Mais madame Beaugé a oublié une chose : son idéologie se heurtera toujours au principe de réalité, lequel en l’occurrence tient en quelques mots : de par sa dimension historique et religieuse, le souverain chérifien n’a que faire de l’onction des étrangers, son pouvoir est véritablement enraciné dans la terre et la population marocaines. Alors, Madame Beaugé, on n’a pas besoin de vous au Maroc. Retournez à vos casseroles, qu’elles aient nom Ségolène ou Nicolas et sondez, sondez, sondez tant que vous pourrez.
Louis-Joseph Delanglade
Ce que je trouve remarquable dans « l’affaire du sondage récemment interdit de publication au Maroc », c’est non seulement que le pouvoir marocain refuse radicalement, s’agissant de lui-même, l’engrenage des sondages par quoi les médias font et défont l’opinion, qu’ils lui soient ou non favorables, mais aussi et surtout qu’en rupture absolue avec tout le « système » régissant les sociétés modernes mondialisées, il lui rappelle, à sa grande surprise, qu’il existe des principes et des institutions supérieurs, pour des raisons en l’occurrence historiques et religieuses, au grand jeu de la dictature de l’opinion dont on sait, par ailleurs, qu’ils en sont les véritables maîtres.

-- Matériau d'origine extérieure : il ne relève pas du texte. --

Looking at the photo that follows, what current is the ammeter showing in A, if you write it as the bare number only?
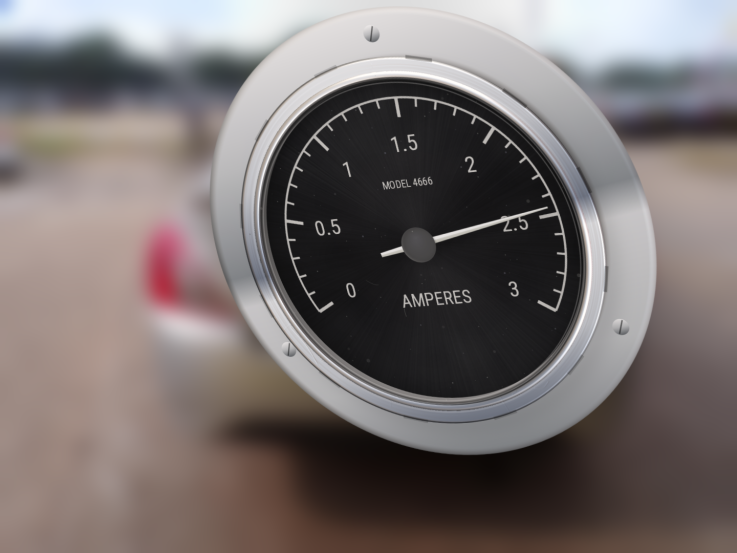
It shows 2.45
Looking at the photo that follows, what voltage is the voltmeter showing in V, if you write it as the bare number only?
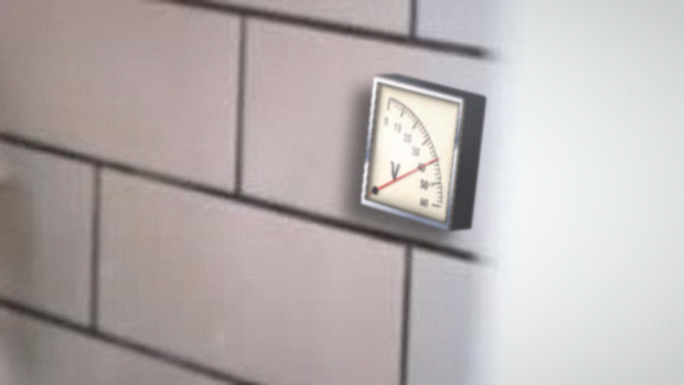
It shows 40
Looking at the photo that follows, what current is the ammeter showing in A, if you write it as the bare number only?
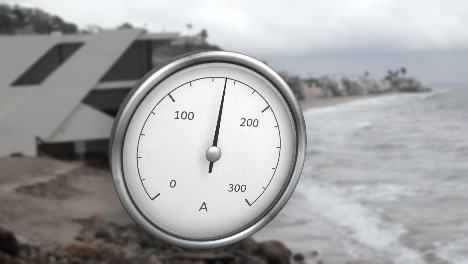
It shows 150
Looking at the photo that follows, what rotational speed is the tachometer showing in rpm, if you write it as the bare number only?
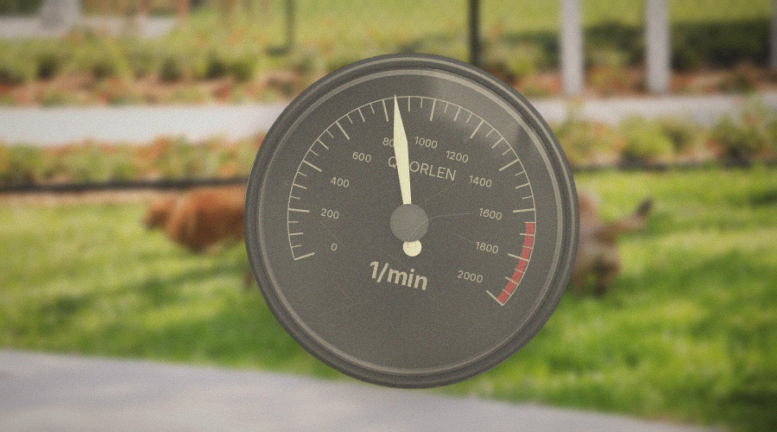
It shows 850
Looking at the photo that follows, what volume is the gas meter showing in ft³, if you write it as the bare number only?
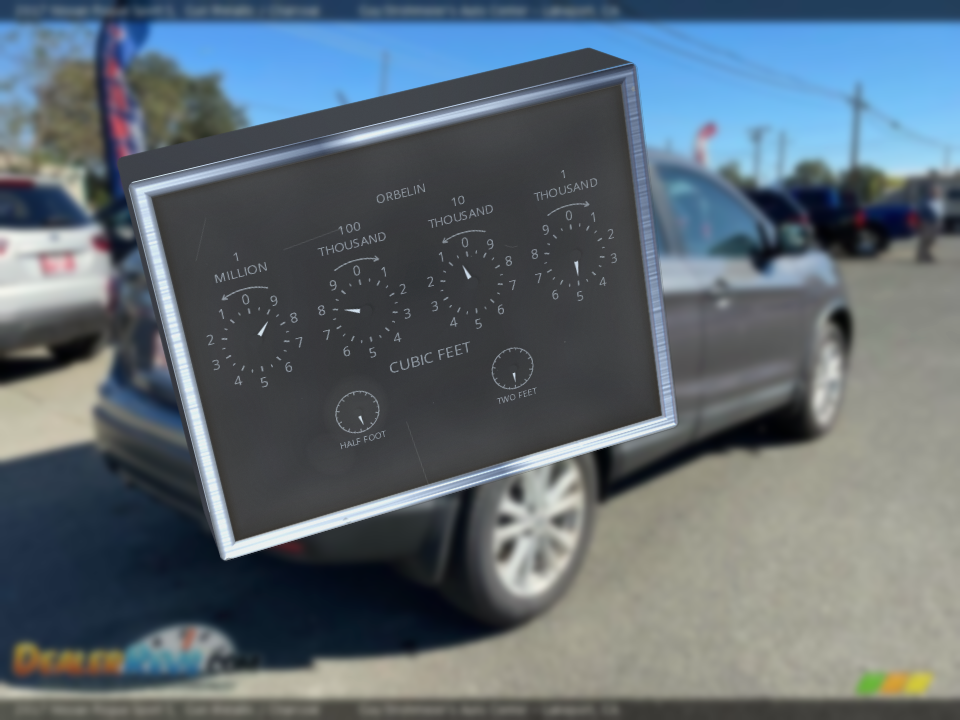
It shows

Des principes et des institutions qui, suprême sacrilège, par leur dimension historique et religieuse, leur « enracinement » dans une terre et un peuple déterminés, ne se discutent pas.
Par leur surprise et leur indignation, les tenants du « système », les grands manipulateurs du monde dit « moderne », nous rappellent, c’est ce qui me frappe ici, que ce sont tous les pouvoirs supérieurs à eux, c’est à dire enracinés, historiques ou spirituels, qui sont sommés de se soumettre. En l’occurrence, il s’agit de la monarchie chérifienne. Hier, il s’agissait de soumettre une puissance bien plus grande : l’Eglise catholique, violemment attaquée en la personne du pape Benoît XVI.

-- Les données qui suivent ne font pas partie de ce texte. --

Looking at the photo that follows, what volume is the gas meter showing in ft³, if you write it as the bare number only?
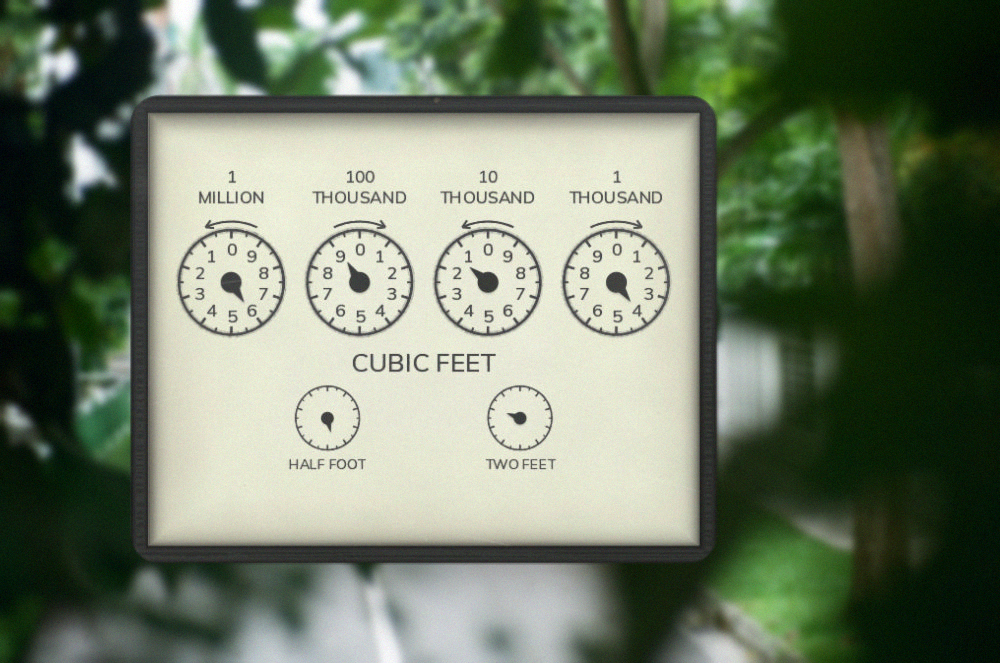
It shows 591400
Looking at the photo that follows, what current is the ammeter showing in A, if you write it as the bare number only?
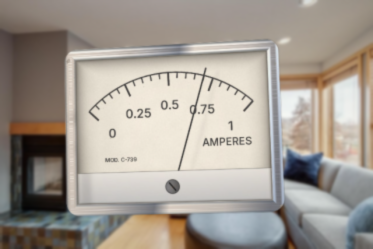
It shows 0.7
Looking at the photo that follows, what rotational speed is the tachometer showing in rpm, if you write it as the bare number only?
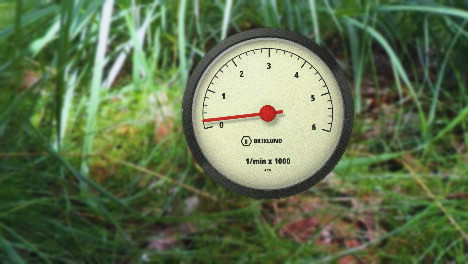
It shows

Le dit « système » du déracinement, fondé sur un relativisme, un individualisme et un consumérisme universels, est pourtant, aujourd’hui, mis en échec par une crise économique sans véritable précédent, qui ébranle ses fondements, et par une prise de conscience forte de nombre d’intellectuels qui le contestent de plus en plus radicalement.

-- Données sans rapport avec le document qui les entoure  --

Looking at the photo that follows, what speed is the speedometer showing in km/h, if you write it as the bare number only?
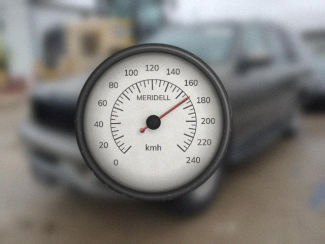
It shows 170
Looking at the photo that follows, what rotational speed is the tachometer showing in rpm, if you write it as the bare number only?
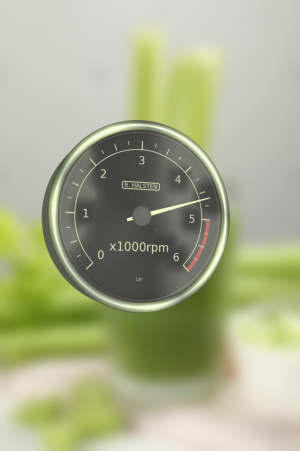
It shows 4625
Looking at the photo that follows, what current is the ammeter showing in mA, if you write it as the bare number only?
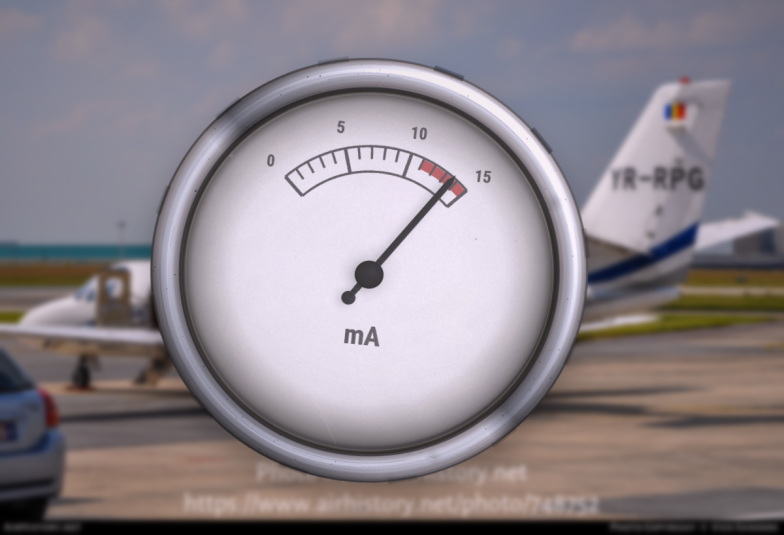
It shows 13.5
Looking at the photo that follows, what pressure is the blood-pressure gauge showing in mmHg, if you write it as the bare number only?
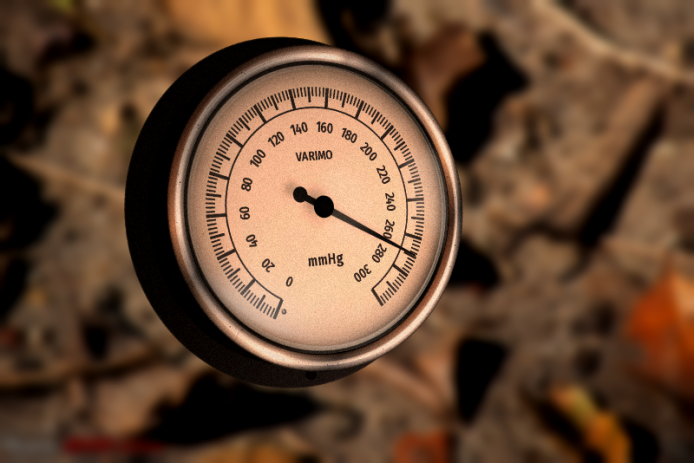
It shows 270
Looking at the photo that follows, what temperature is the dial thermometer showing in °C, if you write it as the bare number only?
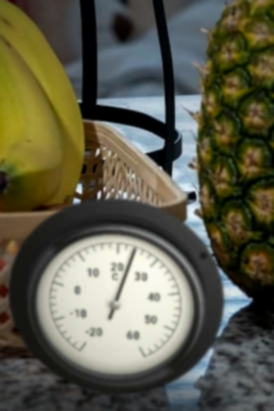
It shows 24
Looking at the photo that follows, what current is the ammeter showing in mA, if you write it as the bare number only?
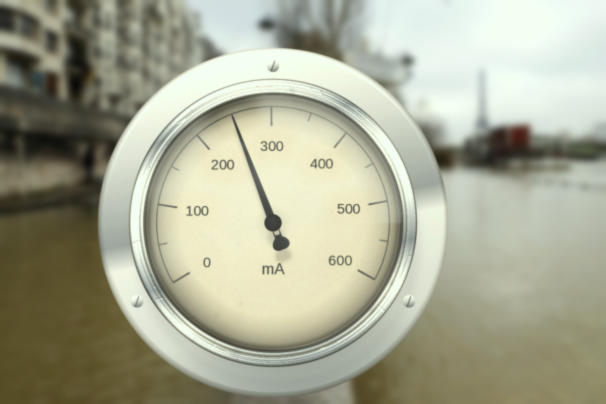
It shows 250
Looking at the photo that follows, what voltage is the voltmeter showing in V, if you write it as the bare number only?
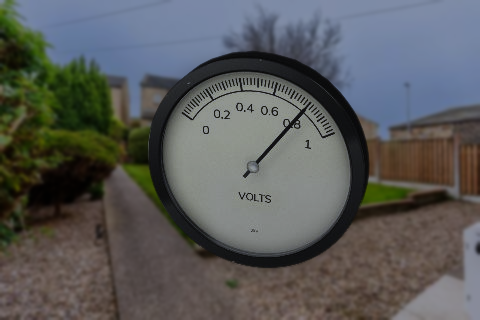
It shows 0.8
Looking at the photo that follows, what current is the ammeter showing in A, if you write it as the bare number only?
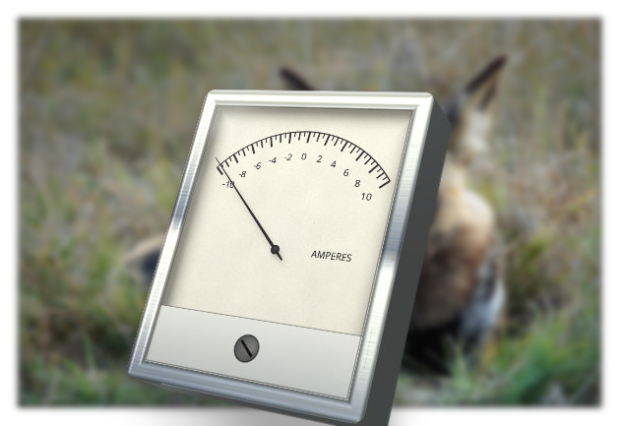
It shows -9.5
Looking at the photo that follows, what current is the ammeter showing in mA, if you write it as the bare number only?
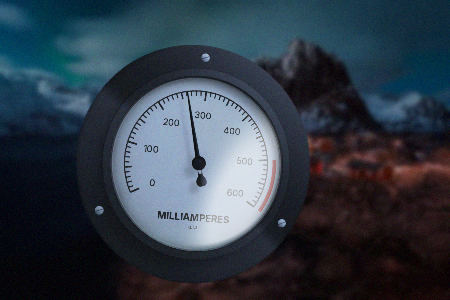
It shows 260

Jean-François Mattéi, dans son Regard Vide, dont vous avez, à juste titre, beaucoup parlé, qualifie ce monde du déracinement de « désastre ». Et il rappelle que « désastre » signifie « astre errant », sans but, sans repères, sans plus aucun « cap » …
Le Maroc, pays d’Islam, n’a pas perdu les siens, et il donne, ainsi, à nos vieilles nations chrétiennes, qui feraient bien d’y réfléchir, un salutaire exemple.